We are at about 2-3 million a year in sales with an attitional 980,000 in catering parties. I figure we account for about 10% of sales not including all the freebies we do like bread and free petit fours for the guests. Lately the chef has been a little heavy handedwith his FC on me, I just found out an example of this would be pastry using all the milk as the kitchen doesn't though they make their own cheese for specials (I guess that is made of air not milk). I started keeping track of my usage for the last 4 weeks and it is about 20% on average less what chef is assigning to my cost. He found out what I was doing so now he does the FC when I am not there and locks the invoices in the office. It is hard for me to track the sales I will try to start getting the reports too see the counts and actual sales numbers, thanks for the tip Steven.
My labor is up there as well even after cutting the staff I have down to 32 hours a week because we are slow, though I am still working an easy 50 hours. They haven't started squawking about that one yet as we have 8 cooks on the hot line and 4 in appetizers and garde manger even on slower days. I have 3 apprentices and a helper and they make the least pay in the kitchen so there would have to be other cuts made before my crew would get wacked.
We are a seasonal place, very busy in the summer very slow in the winter, so now we are hurting. We need to promote the restaurant to fill it up or see why people aren't coming, it is a really nice place and I don't see why we are not busier. Pastry can handle everything the restaurant can throw at us and my crew are solid hard workers and loyal.
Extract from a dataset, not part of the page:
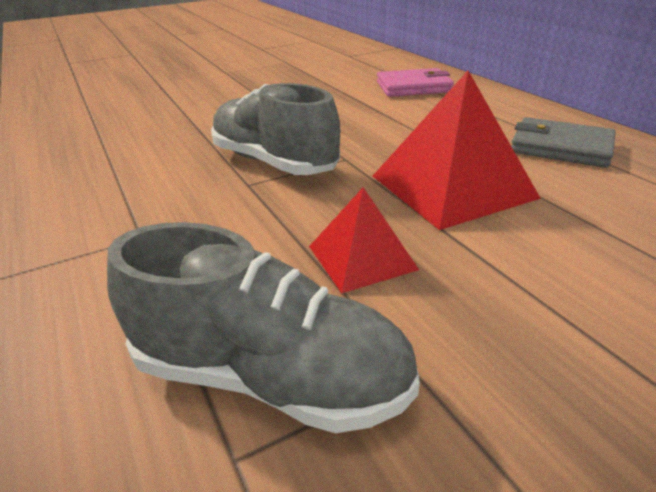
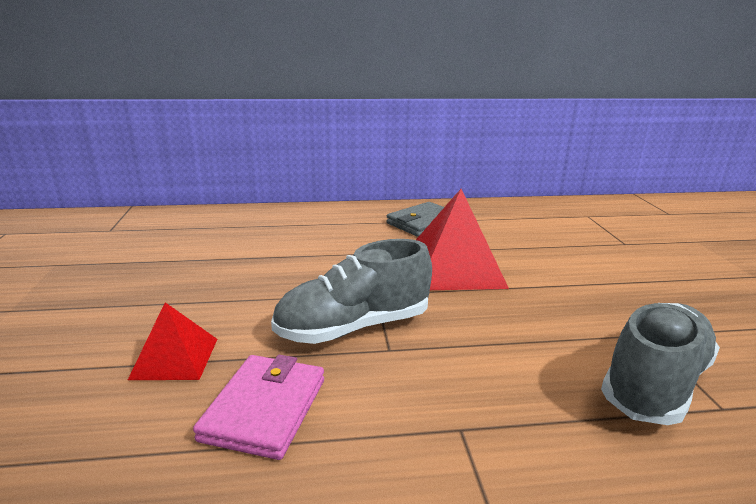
camera: 70 degrees left, 10 degrees down
red pyramid [309,187,419,293] -> red pyramid moved to [128,302,217,380]
pink wallet [377,68,454,97] -> pink wallet moved to [193,355,324,460]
The owner is not really there and has recently appointed a board of directors to oversee our facilities not just the restaurant, also the park we are in as well as the grounds and his other businesses. I am lucky as the owner loves me as is always happy to see me and really likes his desserts. I love working for him as well as the chef who never fails to teach you something new. I feel secure in my job and have been there 7 years now but now all of a sudden this cost issue has arisen so to me that is an ill omen and as you all know the pastry chef is the first one to get turfed.
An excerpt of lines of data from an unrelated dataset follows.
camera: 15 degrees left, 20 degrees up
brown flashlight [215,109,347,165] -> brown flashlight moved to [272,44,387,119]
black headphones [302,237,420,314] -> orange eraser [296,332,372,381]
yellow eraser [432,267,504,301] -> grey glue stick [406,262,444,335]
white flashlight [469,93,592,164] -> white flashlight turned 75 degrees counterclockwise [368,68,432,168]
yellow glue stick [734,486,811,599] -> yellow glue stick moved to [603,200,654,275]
Which brings me back to the point of what food costs do YOU run, and what kind of place do you work. I am looking for comparisons, sorry for the rant I get carried away sometimes. Thanks for knowledgeable advice.


----------



## even stephen (Oct 10, 2005)

I don't think you should have a separate foodcost for just 
pastry shop as you are now. Its find to know the cost of 
goods, but, I would think it should be combined. From what you
described, I think the chef is trying to throw you under the bus.
If it means his job, and the pastry shop is truly the reason for
the loss, then good for him. I would, however, suggest you
speak with the owner, create a venue for retail desserts and breads,
and create a completely separate department, operating as a 
completely different revenue center. Grow, in few words, is what
I mean. Make a pitch. 2 or 3 million in total sales is pretty good,
but, it sounds like a park is involved, and if its open to the public,
and your good, then you can finesse yourself into something 
great. Wouldn't it be great to be the primary source of revenue,
not the Restaruant. I recently was dropped into a poorly run operation
and probably chopped 300K right off the bat by eliminating 30% of the
staff, which was fluff anyway, and eliminated all overtime. Purchasing
was irresponsible at best, to many vendors, always overordering to 
make minimums. Just plain poor judgement. You are the man, You
can make it happen, Take care of business, Go see the owner, Sell yourself.
Nothing ventured, nothing gained. You don't have to criticize anyone,
just state the obviouse, that you can generate more $$$$.


----------



## oldschool1982 (Jun 27, 2006)

Rat,

There's been some very valuable insight shared by pan, evenstephen and chefpeon. Not much to add but if folks are that secretive about the numbers the first red flare that goes off in my mind is of the illegal/unethical nature. 

I have been through this a half a dozen times where your "fed to the lions" or "fed a line". Not being able to know the sales figures is ludicrious. Heck many of the places I worked, "what were your sales last night and week to date" were the first two questions asked of you by the GM and anyone above him that enetered the building. How can you effective ly manage a cost center if you don't have all the necessary information? 

The one thing I would add is just keep an eye on your back! Make sure you keep an eye forward to since some of this may just blow over. It may be the Exec that is under the gun and he's passing the buck. Along the lines of what stephen said you have to control your area. Shine without tarnishing someone else and focus on your "circle of influence".


----------